Baby Boxes Are Getting Moms To Follow The ‘Don’t Sleep With Your Newborn’ Advice

by Valerie Williams
Image via Jeff J Mitchell/Getty Images

A conversation with a nurse goes a long way toward teaching parents safe sleep practices

Baby boxes are a safe sleep space for infants that also come loaded with all kinds of baby-related goodies. As a growing number of states jump on the baby box bandwagon, giving them to new moms before they leave the hospital, a study confirms that they work — but only when combined with a face-to-face education session.

A study out of Temple University in Pennsylvania finds that when combined with personalized sleep education, baby boxes reduce rates of unsafe sleeping practices during the first week of a baby’s life. In the first eight days, the rate of bed sharing among participants in the study was reduced by 25 percent. The number is even higher for exclusively breastfed babies with a reported 50 percent reduction. Naturally, the bed sharing rates for breastfed infants tend to be higher because they usually feed more frequently.

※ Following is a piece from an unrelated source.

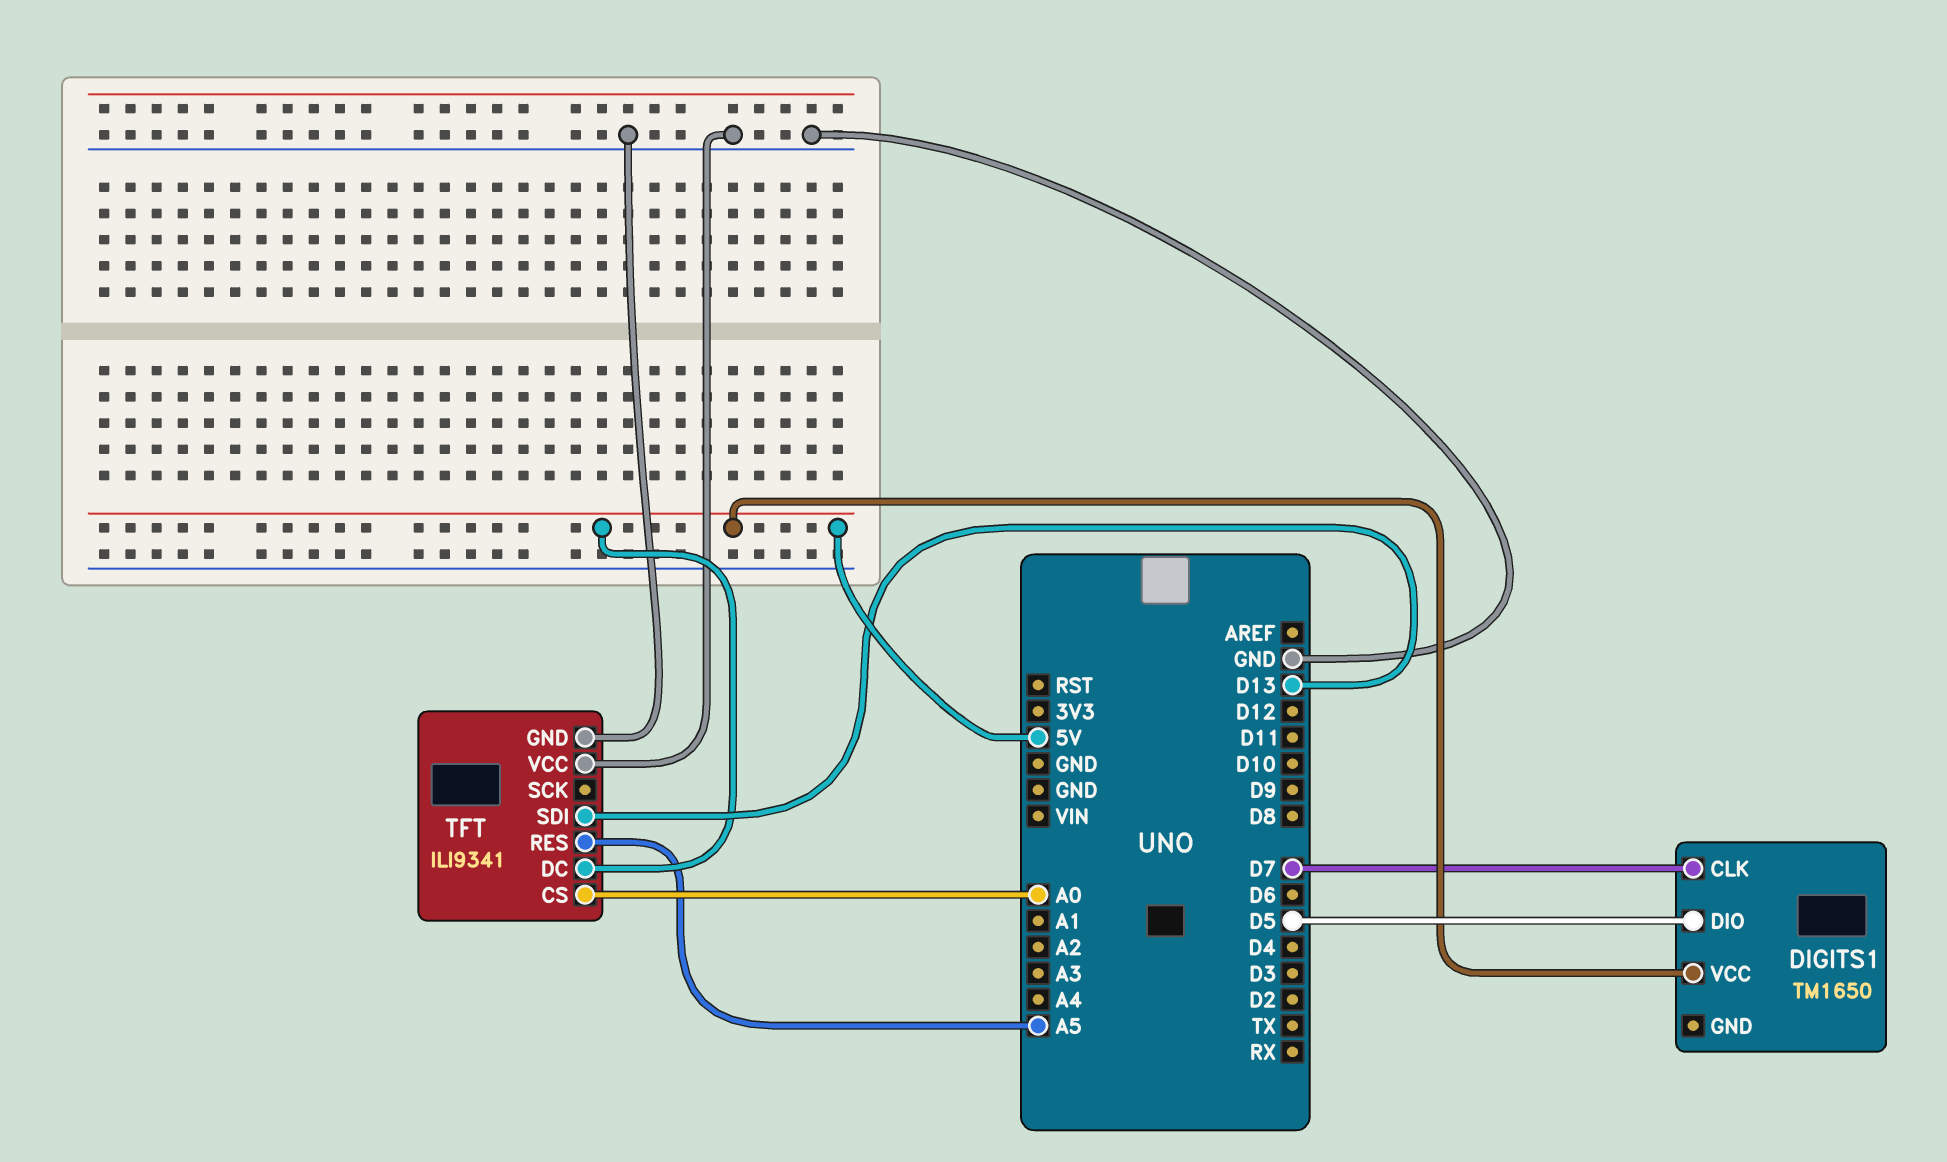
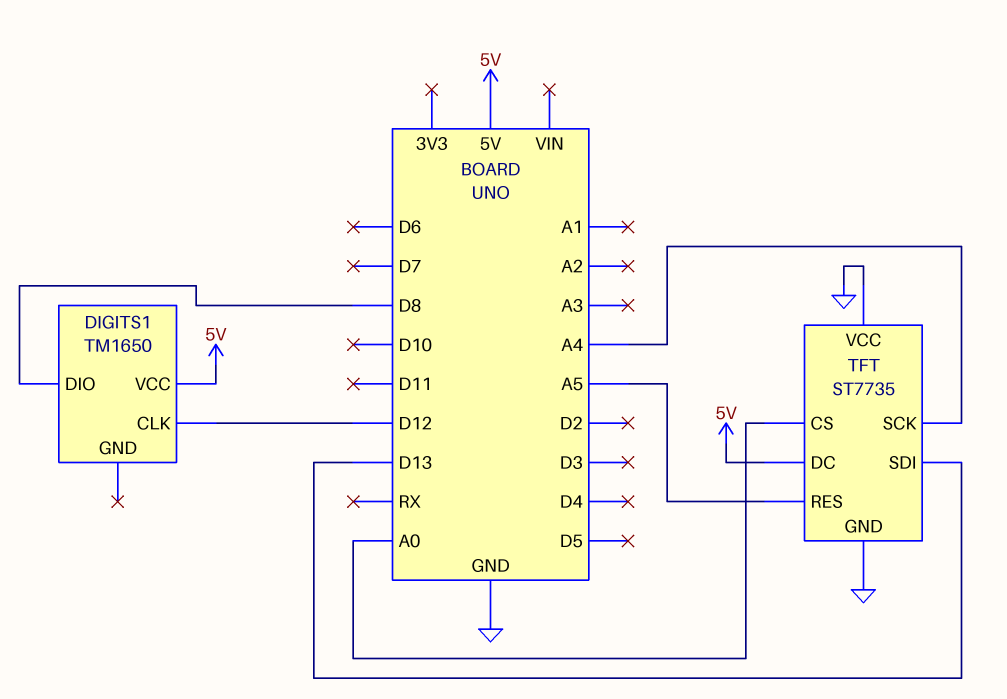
DIGITS1 pin CLK: D7 -> D12
DIGITS1 pin DIO: D5 -> D8
TFT: ILI9341 -> ST7735
TFT pin SCK: none -> A4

The baby boxes, which come with a firm mattress and fitted sheet, aim to keep infants out of their parents’ bed in order to lessen the risk of SIDS and other unexpected sleep-related deaths. The Temple study discovered that they’re most effective when combined with face-to-face education with a hospital nurse before mom and baby are discharged.

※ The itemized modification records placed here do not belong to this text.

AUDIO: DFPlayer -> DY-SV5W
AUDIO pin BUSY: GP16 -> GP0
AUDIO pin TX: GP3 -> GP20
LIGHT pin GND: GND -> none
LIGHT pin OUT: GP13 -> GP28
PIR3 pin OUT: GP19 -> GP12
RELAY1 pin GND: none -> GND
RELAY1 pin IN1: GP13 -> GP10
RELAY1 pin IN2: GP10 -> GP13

The study was based on phone surveys of 2,763 new mothers within 72 hours of leaving Temple University Hospital. The control group was given the usual discharge information about shaken baby syndrome and other safety topics while the intervention group received a one-on-one discussion with a nurse about safe sleep practices. Nurses taught moms to put baby to sleep on their back and to use a tight-fitting sheet on a firm mattress. Moms were also told to share a room with their baby, but not a bed.

Dr. Megan Heere, medical director of Temple University Hospital’s Well Baby Nursery and the study’s lead physician tells NPR, “Parents … want the information, they want to do what’s best, and when it’s presented in this way, it’s not, ‘Let’s rush, rush, out the door, here’s the education and now you can go. It’s a nice, sit-down discussion.”

I remember the “safety” lessons my husband and I were given in the hospital, and the rush-rush thing Heere refers to is no joke. We were handed a folder full of forms to sign, a shaken baby prevention video to watch, and that was pretty much it. Luckily, we had already read up on safe sleep, but there are plenty of parents that might not. And plenty that do, but decide they’re so tired it doesn’t matter and bring baby to bed with them anyway. That’s what these education sessions aim to prevent.

Family members were also included in the sessions, which Heere says is very helpful in quashing old-school myths about baby sleep. We all have those relatives that think if it worked for them, it will work for you too. But the fact is, it doesn’t. Your loudmouth mother-in-law isn’t up-to-date on safe practices, but these nurses are. “Grandma thinks, ‘I put her on her belly, she should put her baby on her belly.’ So there’s a lot of discussion of why [sleeping on the back] back is best, and stuff like that. The whole family gets the message.”

Heere does admit that the boxes, which have their skeptics, aren’t the entire answer to the problem. Especially since the risk of SIDS peaks at between two and four months of age and the study only covered the first eight days. But it’s a start. “I agree with the experts from the AAP that have said there are no studies to show safety. There also are no studies to show a dangerous effect. So definitely more studies need to be done, that’s a certainty.”

While the initial study was small in scope, Heere’s group of researchers has plans to continue. “Clearly, this needs to be studied over months and that’s our next plan in the upcoming year, to follow up … to see the sustainability of the effect at three and six months.”